[TASK TO CARRY OUT]: Return the lines unchanged, starting with the line containing "Battery Management System" and going on through the line containing "It only connects", with both of those lines included.

**** RECORDS FOR THIS EXERCISE

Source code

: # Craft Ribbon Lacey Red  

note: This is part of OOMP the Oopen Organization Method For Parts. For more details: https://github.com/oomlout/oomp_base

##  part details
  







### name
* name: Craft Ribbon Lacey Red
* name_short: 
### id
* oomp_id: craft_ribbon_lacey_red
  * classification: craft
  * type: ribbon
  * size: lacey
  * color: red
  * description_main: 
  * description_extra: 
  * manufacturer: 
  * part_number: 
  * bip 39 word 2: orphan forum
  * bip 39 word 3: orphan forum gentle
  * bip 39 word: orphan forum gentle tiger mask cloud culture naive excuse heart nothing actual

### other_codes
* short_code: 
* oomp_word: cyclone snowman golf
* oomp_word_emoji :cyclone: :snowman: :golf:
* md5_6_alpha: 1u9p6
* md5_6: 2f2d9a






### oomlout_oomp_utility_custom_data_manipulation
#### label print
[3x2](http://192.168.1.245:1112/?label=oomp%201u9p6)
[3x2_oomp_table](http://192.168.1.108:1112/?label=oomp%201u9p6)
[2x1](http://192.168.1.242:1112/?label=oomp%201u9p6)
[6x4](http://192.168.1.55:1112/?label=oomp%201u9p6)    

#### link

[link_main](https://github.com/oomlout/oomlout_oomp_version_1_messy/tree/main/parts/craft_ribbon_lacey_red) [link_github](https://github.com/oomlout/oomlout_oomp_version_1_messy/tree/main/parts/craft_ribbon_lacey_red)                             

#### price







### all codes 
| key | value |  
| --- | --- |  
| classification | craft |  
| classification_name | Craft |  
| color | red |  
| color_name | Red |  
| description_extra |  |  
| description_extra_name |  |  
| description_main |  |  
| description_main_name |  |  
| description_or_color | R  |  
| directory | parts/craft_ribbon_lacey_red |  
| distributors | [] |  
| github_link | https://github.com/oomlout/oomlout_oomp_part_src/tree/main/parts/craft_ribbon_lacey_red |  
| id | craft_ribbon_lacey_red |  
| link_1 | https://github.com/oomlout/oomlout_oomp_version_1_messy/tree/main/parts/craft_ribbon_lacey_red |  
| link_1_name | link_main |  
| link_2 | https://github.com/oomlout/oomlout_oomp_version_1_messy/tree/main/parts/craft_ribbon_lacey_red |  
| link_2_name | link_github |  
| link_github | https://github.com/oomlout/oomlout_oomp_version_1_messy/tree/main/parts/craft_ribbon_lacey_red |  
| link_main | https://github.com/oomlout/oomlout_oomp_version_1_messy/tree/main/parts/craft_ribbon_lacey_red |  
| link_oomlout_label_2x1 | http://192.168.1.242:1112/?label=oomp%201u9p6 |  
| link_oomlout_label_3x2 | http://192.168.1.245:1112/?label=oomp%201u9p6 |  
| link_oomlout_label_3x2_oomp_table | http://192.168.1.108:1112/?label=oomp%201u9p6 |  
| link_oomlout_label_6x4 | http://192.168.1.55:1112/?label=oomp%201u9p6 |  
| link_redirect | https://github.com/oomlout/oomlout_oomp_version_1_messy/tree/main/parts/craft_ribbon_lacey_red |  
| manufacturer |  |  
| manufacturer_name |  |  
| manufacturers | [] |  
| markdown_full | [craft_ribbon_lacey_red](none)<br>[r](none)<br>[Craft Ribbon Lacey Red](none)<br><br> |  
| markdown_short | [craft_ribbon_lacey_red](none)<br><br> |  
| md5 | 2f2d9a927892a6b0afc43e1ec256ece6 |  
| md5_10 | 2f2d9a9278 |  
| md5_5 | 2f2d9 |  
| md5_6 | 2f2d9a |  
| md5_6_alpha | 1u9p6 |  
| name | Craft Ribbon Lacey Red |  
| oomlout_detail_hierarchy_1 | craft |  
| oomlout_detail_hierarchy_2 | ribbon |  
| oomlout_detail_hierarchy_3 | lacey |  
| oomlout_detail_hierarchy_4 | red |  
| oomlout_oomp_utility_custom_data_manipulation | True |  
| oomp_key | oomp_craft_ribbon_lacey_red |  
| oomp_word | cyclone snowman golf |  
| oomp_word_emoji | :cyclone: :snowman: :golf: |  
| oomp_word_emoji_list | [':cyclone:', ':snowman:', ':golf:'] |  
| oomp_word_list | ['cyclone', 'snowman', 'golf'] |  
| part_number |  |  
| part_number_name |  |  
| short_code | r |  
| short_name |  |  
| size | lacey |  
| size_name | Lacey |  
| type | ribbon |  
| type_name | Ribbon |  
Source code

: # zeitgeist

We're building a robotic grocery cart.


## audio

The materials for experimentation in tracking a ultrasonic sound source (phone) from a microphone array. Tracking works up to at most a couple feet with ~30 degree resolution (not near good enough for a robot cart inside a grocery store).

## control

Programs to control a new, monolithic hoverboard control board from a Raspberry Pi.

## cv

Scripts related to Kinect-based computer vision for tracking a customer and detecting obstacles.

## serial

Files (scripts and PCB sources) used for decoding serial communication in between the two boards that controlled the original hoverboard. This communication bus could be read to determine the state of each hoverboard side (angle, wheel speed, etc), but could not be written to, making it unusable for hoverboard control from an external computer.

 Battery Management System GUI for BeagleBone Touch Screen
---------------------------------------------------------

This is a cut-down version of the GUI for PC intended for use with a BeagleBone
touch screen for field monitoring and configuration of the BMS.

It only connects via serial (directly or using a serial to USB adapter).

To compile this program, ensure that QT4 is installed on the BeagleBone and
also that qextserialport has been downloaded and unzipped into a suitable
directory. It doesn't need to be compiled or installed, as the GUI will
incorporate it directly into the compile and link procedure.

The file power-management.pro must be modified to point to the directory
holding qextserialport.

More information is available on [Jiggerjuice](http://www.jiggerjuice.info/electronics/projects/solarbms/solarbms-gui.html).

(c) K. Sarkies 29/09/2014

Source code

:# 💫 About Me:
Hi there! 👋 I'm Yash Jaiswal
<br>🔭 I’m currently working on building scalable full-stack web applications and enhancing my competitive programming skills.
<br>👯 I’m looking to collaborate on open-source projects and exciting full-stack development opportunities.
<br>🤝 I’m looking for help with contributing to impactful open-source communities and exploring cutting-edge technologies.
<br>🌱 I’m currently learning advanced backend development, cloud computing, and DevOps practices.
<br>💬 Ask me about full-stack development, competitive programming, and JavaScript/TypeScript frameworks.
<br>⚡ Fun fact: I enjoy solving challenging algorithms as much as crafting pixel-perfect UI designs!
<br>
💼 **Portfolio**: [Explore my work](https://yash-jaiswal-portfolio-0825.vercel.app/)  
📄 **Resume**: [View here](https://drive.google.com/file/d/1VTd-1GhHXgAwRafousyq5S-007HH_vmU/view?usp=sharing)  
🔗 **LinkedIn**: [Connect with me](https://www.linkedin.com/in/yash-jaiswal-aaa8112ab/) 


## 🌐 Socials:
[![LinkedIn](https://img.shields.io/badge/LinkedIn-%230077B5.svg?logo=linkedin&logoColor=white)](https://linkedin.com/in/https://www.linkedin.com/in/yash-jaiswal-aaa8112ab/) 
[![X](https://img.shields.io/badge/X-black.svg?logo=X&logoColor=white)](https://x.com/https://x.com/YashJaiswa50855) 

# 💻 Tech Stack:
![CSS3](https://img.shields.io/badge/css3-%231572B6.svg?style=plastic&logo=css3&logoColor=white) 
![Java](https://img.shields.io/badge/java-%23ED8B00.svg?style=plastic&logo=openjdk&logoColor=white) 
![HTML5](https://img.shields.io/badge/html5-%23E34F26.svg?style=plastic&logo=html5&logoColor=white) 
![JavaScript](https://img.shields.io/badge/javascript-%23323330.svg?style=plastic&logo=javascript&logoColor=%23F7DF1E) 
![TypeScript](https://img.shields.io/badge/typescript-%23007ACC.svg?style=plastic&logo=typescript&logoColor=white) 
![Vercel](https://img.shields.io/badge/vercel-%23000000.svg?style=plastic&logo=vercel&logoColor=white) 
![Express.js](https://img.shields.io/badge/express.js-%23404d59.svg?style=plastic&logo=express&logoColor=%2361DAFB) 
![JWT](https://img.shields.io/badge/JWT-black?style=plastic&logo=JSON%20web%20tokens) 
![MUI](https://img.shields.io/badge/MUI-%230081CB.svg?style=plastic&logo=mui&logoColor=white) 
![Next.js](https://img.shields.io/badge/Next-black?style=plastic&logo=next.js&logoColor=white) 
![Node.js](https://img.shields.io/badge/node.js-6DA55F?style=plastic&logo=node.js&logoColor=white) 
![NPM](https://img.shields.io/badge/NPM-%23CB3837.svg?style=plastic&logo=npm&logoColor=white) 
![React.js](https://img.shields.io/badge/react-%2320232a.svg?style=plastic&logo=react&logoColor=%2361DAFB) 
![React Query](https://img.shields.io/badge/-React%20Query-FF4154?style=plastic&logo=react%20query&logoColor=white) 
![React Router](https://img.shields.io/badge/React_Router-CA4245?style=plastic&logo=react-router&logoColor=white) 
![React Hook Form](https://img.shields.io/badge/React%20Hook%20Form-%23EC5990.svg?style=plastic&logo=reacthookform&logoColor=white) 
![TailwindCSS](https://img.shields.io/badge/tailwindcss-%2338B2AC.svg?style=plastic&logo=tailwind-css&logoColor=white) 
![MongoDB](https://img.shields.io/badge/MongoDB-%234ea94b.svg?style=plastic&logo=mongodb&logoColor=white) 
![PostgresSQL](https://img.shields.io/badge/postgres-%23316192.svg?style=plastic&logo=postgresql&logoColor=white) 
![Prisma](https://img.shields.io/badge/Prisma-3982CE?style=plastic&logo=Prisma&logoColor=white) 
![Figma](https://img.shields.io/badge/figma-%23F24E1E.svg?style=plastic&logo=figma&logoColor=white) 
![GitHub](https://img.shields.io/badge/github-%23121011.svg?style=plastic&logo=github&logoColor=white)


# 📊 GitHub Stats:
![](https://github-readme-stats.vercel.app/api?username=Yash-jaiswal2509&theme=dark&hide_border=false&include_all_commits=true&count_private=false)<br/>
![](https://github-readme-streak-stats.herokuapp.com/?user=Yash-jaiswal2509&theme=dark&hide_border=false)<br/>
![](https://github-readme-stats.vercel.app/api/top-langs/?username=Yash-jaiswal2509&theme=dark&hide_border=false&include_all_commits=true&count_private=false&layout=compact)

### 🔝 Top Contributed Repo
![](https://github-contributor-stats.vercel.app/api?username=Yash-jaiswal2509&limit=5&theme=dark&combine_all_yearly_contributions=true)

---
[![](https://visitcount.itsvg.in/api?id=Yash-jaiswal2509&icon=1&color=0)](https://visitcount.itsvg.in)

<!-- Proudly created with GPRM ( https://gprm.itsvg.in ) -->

********

[ANSWER BELOW]:
 Battery Management System GUI for BeagleBone Touch Screen
---------------------------------------------------------

This is a cut-down version of the GUI for PC intended for use with a BeagleBone
touch screen for field monitoring and configuration of the BMS.

It only connects via serial (directly or using a serial to USB adapter).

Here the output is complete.